Les plus anciens se souviennent bien sûr du train dont on ne perçoit plus aujourd’hui la place qu’il occupait dans le quotidien et dans le paysage. Un chemin qui chante, une odeur, un monde étrange. La micheline, les formalités à la Préfecture à Auch, les boutiques à Agen, les dimanches en famille à Castex ou la foire aux bestiaux à Fleurance. Mais aussi un chemin du devoir qui a emporté nombre de jeunes hommes appelés par la République et qui ne sont pas tous revenus. Un chemin qui n’a pas vécu longtemps au regard de l’Histoire.  Mais qui sait? Cette voie ferrée n’a pas été désaffectée et, prudente, l'avenue de la Gare a conservé jusque là son nom.

Puis vint le règne de l’automobile. Trop pressée et encombrante, pour elle il faudra se résoudre à détourner le flux de la RN n°21 du cœur de ville, lui faire reprendre « la vieille côte ». Le promontoire fait à nouveau de la résistance. Et comme il y a malgré tout embouteillage, vient le sens unique, le disque de stationnement, les parkings «périphériques». Oui, chez nous aussi... La ville fait le gros dos pour contenir « orbi » la boulimie de déplacement de l’homo motorisus et conserver ainsi heureusement tout leur charme, non seulement à "la" rue, mais également à nos petites voies adjacentes, sombres, pentues, ruelles, venelles, escaliers, impasses et autres carrelots****.

Pour circuler en voiture dans notre bonne ville, il faut aujourd’hui faire preuve d’un minimum de sens de l’orientation, passer sous les remparts du Nord, revenir à l'opposé, à l’est, pour avoir le droit de faire une nouvelle tentative dans la rue Nationale et espérer trouver enfin la place idéale. C’est la marque des villes d’importance : «CIRCULEZ…. Mais non, non, si, si, SI RESTEZ il y a tant de choses à voir ! Elle est belle ma rue commerçante». Ou l’art d’accueillir le chaland dans un mouchoir de poche.

 

                                                                                                          ALINEAS

 

* De Saint Bertrand de Comminges à Agen

** "Malheur au vaincu". Ironie de mon histoire, la formule est du chef gaulois Brennos, entré dans Rome victorieux.

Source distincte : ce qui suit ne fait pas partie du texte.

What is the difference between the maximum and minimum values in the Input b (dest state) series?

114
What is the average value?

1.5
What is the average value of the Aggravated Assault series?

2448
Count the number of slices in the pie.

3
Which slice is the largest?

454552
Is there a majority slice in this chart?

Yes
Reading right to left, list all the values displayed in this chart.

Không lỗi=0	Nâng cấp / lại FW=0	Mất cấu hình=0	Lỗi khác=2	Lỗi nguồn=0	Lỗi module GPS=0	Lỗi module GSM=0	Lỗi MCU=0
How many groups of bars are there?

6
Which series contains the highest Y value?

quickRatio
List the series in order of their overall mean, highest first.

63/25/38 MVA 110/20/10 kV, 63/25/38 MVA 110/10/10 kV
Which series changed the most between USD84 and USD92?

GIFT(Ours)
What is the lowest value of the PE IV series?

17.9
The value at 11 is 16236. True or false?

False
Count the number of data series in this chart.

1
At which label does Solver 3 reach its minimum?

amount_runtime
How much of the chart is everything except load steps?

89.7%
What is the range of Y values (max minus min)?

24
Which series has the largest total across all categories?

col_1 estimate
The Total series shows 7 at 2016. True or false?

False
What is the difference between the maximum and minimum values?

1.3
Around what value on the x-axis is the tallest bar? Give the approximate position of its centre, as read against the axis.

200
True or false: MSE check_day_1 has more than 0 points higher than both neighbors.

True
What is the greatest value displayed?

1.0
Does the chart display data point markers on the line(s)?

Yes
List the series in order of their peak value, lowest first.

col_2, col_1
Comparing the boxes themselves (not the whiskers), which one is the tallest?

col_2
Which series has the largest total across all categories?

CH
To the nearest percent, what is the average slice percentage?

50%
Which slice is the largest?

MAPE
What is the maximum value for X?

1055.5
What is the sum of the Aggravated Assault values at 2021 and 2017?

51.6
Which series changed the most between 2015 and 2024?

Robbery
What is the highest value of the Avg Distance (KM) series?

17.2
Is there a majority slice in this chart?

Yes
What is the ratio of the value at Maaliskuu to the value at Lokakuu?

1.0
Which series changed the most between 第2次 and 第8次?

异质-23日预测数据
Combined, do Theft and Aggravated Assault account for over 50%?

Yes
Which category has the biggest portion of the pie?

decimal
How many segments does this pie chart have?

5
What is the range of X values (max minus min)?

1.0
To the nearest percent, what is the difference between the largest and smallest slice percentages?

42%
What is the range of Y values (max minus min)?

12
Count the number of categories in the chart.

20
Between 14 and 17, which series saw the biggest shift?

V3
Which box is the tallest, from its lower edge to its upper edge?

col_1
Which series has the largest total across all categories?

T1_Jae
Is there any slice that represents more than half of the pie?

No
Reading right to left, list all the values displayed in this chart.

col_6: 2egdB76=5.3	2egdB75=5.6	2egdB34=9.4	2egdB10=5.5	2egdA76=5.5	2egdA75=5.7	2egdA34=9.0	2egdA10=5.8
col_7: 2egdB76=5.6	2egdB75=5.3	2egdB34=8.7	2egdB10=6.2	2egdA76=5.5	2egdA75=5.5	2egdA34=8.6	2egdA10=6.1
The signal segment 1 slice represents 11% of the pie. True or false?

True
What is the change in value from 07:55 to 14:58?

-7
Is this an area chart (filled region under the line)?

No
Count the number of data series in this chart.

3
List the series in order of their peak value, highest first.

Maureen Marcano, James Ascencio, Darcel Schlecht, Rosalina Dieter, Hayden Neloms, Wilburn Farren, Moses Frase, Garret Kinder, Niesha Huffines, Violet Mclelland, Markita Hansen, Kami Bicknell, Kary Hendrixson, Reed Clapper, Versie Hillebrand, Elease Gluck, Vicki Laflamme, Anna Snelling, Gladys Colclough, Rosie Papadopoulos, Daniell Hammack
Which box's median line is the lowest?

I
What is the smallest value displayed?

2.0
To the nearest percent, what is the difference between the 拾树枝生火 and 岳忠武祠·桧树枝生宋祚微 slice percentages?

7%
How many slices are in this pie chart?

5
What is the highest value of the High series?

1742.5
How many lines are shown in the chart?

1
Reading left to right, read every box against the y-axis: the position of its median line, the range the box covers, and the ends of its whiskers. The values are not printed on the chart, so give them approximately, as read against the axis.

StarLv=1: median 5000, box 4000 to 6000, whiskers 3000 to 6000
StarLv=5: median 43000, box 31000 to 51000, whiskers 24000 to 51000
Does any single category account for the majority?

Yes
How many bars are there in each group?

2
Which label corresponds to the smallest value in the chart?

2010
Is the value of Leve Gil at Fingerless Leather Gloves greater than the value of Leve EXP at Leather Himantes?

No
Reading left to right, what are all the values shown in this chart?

*** Le GR 65 au départ de Lectoure en direction de l'ouest a été, à l’époque de son tracé initial,  orienté vers l'emplacement de l’antique ville romaine. Pour y voir quoi? Une zone industrielle... Non, il est préférable, et plus rapide d’ailleurs - et le pèlerin a encore un bout de chemin à faire… il faut en tenir compte - de descendre la rue Nationale et de profiter, non seulement de la vue des belles façades et de la qualité du commerce local, mais également du contact avec les Lectourois, chaque jour de la semaine ayant son intérêt, et le vendredi, jour de marché, ce sera la cerise sur le GR. Enfin, le chemin du Marquisat ou la côte de Pébéret menant au Pont de piles sont certainement très près de ce que fut « le » chemin jacquaire historique. Soit dit pour les puristes.

**** Un carrelot est une petite rue de la largeur du passage d’une charrette. Autrefois la citadelle en était largement quadrillée.